# Clustering: a training dataset of variable data dimensions

I have a dataset of n data, where each data is represented by a set of extracted features. Generally, the clustering algorithms need that all input data have the same dimensions (the same number of features), that is, the input data X is a n*d matrix of n data points each of which has d features. In my case, I've previously extracted some features from my data but the number of extracted features for each data is most likely to be different (I mean, I have a dataset X where data points have not the same number of features). Is there any way to adapt them, in order to cluster them using some common clustering algorithms requiring data to be of the same dimensions.

Thanks

## Answers

Sounds like the problem you have is that it's a 'sparse' data set. There are generally two options.

Reduce the dimensionality of the input data set using multi-dimensional scaling techniques. For example Sparse SVD (e.g. Lanczos algorithm) or sparse PCA. Then apply traditional clustering on the dense lower dimensional outputs.
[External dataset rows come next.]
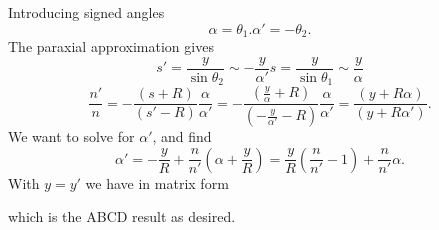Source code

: {Introducing signed angles
\begin{subequations}
\begin{equation}\label{eqn:convexNonParaxial:120}
\alpha = \theta_1.
\end{equation}
\begin{equation}\label{eqn:convexNonParaxial:140}
\alpha' = -\theta_2.
\end{equation}
\end{subequations}
%
The paraxial approximation gives
%
\begin{subequations}
\begin{equation}\label{eqn:convexNonParaxial:160}
s' = \frac{y}{\sin\theta_2} \sim -\frac{y}{\alpha'}
\end{equation}
\begin{equation}\label{eqn:convexNonParaxial:180}
s = \frac{y}{\sin\theta_1} \sim \frac{y}{\alpha}
\end{equation}
\end{subequations}
%
\begin{equation}\label{eqn:convexNonParaxial:200}
\frac{n'}{n}
=
-\frac{
(s + R)
}
{
(s' - R)
}
\frac{
\alpha
}
{
\alpha'
}
=
-\frac{
\left( \frac{y}{\alpha} + R \right)
}
{
\left(-\frac{y}{\alpha'} - R \right)
}
\frac{
\alpha
}
{
\alpha'
}
=
\frac{
\left( y + R \alpha \right)
}
{
\left( y + R \alpha' \right)
}.
\end{equation}
%
We want to solve for \(\alpha'\), and find
%
\begin{equation}\label{eqn:convexNonParaxial:220}
\alpha'
= -\frac{y}{R} + \frac{n}{n'} \left( \alpha + \frac{y}{R} \right)
= \frac{y}{R} \left( \frac{n}{n'} - 1 \right) + \frac{n}{n'} \alpha.
\end{equation}
%
With \(y = y'\) we have in matrix form
%

which is the ABCD result as desired.
} %

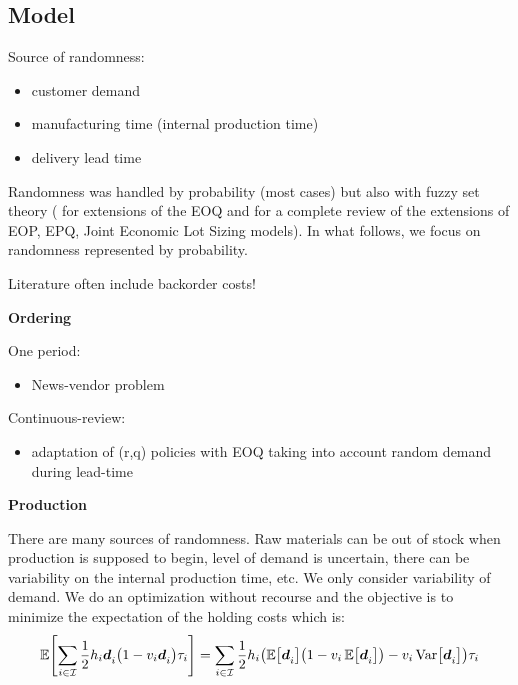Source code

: \subsection{Model}

Source of randomness:
\begin{itemize}
  \item customer demand
  \item manufacturing time (internal production time)
  \item delivery lead time
\end{itemize}

Randomness was handled by probability (most cases) but also with fuzzy set theory (\eg \cite{Park1987,Lee1999,Wang2007} for extensions of the EOQ and \cite{Ziukov2015} for a complete review of the extensions of EOP, EPQ, Joint Economic Lot Sizing models). In what follows, we focus on randomness represented by probability.

Literature often include backorder costs!

\medskip

\textbf{Ordering}

One period:
\begin{itemize}
  \item News-vendor problem \cite{Edgeworth88,Arrow1951}
\end{itemize}

Continuous-review:
\begin{itemize}
  \item adaptation of (r,q) policies with EOQ taking into account random demand during lead-time \cite{Gallego1998}
\end{itemize}

\medskip

\textbf{Production}





There are many sources of randomness. Raw materials can be out of stock when production is supposed to begin, level of demand is uncertain, there can be variability on the internal production time, etc. We only consider variability of demand. We do an optimization without recourse and the objective is to minimize the expectation of the holding costs which is:
\begin{equation}
  \espe\sqbracket{\sum_{i\in\REF} \frac{1}{2}\holding_i\va\demand_i\bracket{1-\internal_i\va\demand_i}\cover_i}
  = 
  \sum_{i\in\REF} \frac{1}{2}\holding_i\bracket{\espe\sqbracket{\va\demand_i}\bracket{1-\internal_i\espe\sqbracket{\va\demand_i}}-\internal_i\vari\sqbracket{\va\demand_i}}\cover_i
\end{equation}

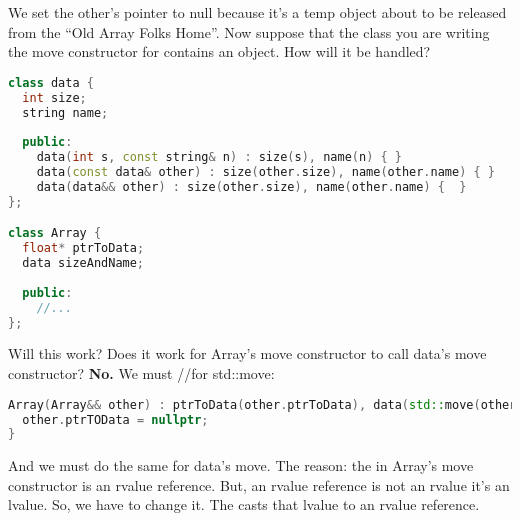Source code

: We set the other's pointer to null because it's a temp object about to be released from the ``Old Array Folks Home''. Now suppose that the class you are writing the move constructor for contains an object. How will it be handled?

\begin{lstlisting}[language=C++]
class data {
  int size;
  string name;
  
  public:
    data(int s, const string& n) : size(s), name(n) { }
    data(const data& other) : size(other.size), name(other.name) { }
    data(data&& other) : size(other.size), name(other.name) {  }
};

class Array {
  float* ptrToData;
  data sizeAndName;
  
  public:
    //...
};
\end{lstlisting}

Will this work? Does it work for Array's move constructor to call data's move constructor? \textbf{No.} We must  //for std::move:

\begin{lstlisting}[language=C++]
Array(Array&& other) : ptrToData(other.ptrToData), data(std::move(other.data)) {
  other.ptrTOData = nullptr;
}
\end{lstlisting}

And we must do the same for data's move. The reason: the  in Array's move constructor is an rvalue reference. But, an rvalue reference is not an rvalue it's an lvalue. So, we have to change it. The  casts that lvalue to an rvalue reference.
Directly apply a sparse clustering algorithm, such as sparse k-mean. Note you can probably find a PDF of this paper if you look hard enough online (try scholar.google.com).

*[Updated after problem clarification]*

In the problem, a handwritten word is analyzed visually for connected components (lines). For each component, a fixed number of multi-dimensional features is extracted. We need to cluster the words, each of which may have one or more connected components.

**Suggested solution:**

Classify the connected components first, into 1000(*) unique component classifications. Then classify the words against the classified components they contain (a sparse problem described above).

*Note, the exact number of component classifications you choose doesn't really matter as long as it's high enough as the MDS analysis will reduce them to the essential 'orthogonal' classifications.

There are also clustering algorithms such as DBSCAN that in fact do not care about your data. All this algorithm needs is a *distance function*. So if you can specify a distance function for your features, then you can use DBSCAN (or OPTICS, which is an extension of DBSCAN, that doesn't need the epsilon parameter).

So the key question here is **how you want to compare your features**. This doesn't have much to do with clustering, and is highly domain dependant. If your features are e.g. word occurrences, *Cosine distance* is a good choice (using 0s for non-present features). But if you e.g. have a set of SIFT keypoints extracted from a picture, there is no obvious way to relate the different features with each other efficiently, as there is no order to the features (so one could compare the first keypoint with the first keypoint etc.) A possible approach here is to derive another - uniform - set of features. Typically, **bag of words** features are used for such a situation. For images, this is also known as **visual words**. Essentially, you first cluster the sub-features to obtain a limited vocabulary. Then you can assign each of the original objects a "text" composed of these "words" and use a distance function such as cosine distance on them.

I see two options here:

- Restrict yourself to those features for which all your data-points have a value.
- See if you can generate sensible default values for missing features.

However, if possible, you should probably resample all your data-points, so that they all have values for all features.